### Exercise aim:
Given the entries below, would you transcribe exactly the lines starting at the one with "Tel: +49 (0) 6252 77101" and ending at the one with "vous pourrez vous", both kept, pictures omitted, nothing extra?

### Dataset records:
· · · ·

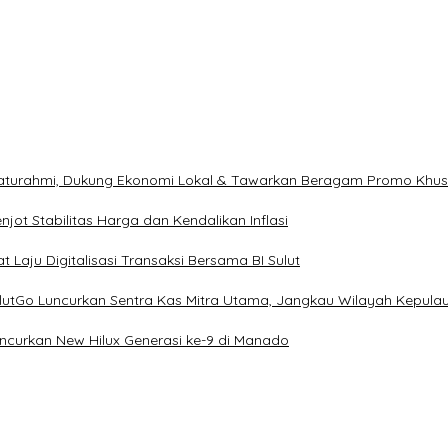
ilaturahmi, Dukung Ekonomi Lokal & Tawarkan Beragam Promo Khu
ot Stabilitas Harga dan Kendalikan Inflasi
 Laju Digitalisasi Transaksi Bersama BI Sulut
ulutGo Luncurkan Sentra Kas Mitra Utama, Jangkau Wilayah Kepula
uncurkan New Hilux Generasi ke-9 di Manado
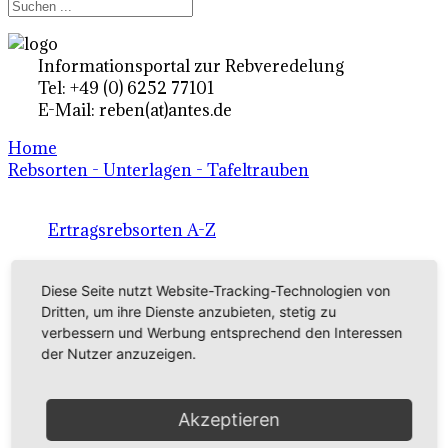
Informationsportal zur Rebveredelung
Tel: +49 (0) 6252 77101
E-Mail: reben(at)antes.de
Home
Rebsorten - Unterlagen - Tafeltrauben
Ertragsrebsorten A-Z
in Deutschland
Diese Seite nutzt Website-Tracking-Technologien von
Dritten, um ihre Dienste anzubieten, stetig zu
Rebsorten international
verbessern und Werbung entsprechend den Interessen
der Nutzer anzuzeigen.
externe Links
Akzeptieren
Tafeltraubensorten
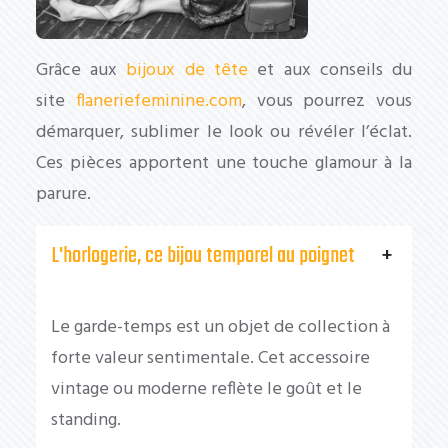
Grâce aux
bijoux de tête
et aux conseils du
site
flaneriefeminine.com
, vous pourrez vous
démarquer, sublimer le look ou révéler l’éclat.
Ces pièces apportent une touche glamour à la
parure.
L'horlogerie, ce bijou temporel au poignet
Le garde-temps est un objet de collection à
forte valeur sentimentale. Cet accessoire
vintage ou moderne reflète le goût et le
standing.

· · · ·

### Your response:
Tel: +49 (0) 6252 77101
E-Mail: reben(at)antes.de
Home
Rebsorten - Unterlagen - Tafeltrauben
Ertragsrebsorten A-Z
in Deutschland
Diese Seite nutzt Website-Tracking-Technologien von
Dritten, um ihre Dienste anzubieten, stetig zu
Rebsorten international
verbessern und Werbung entsprechend den Interessen
der Nutzer anzuzeigen.
externe Links
Akzeptieren
Tafeltraubensorten
Grâce aux
bijoux de tête
et aux conseils du
site
flaneriefeminine.com
, vous pourrez vous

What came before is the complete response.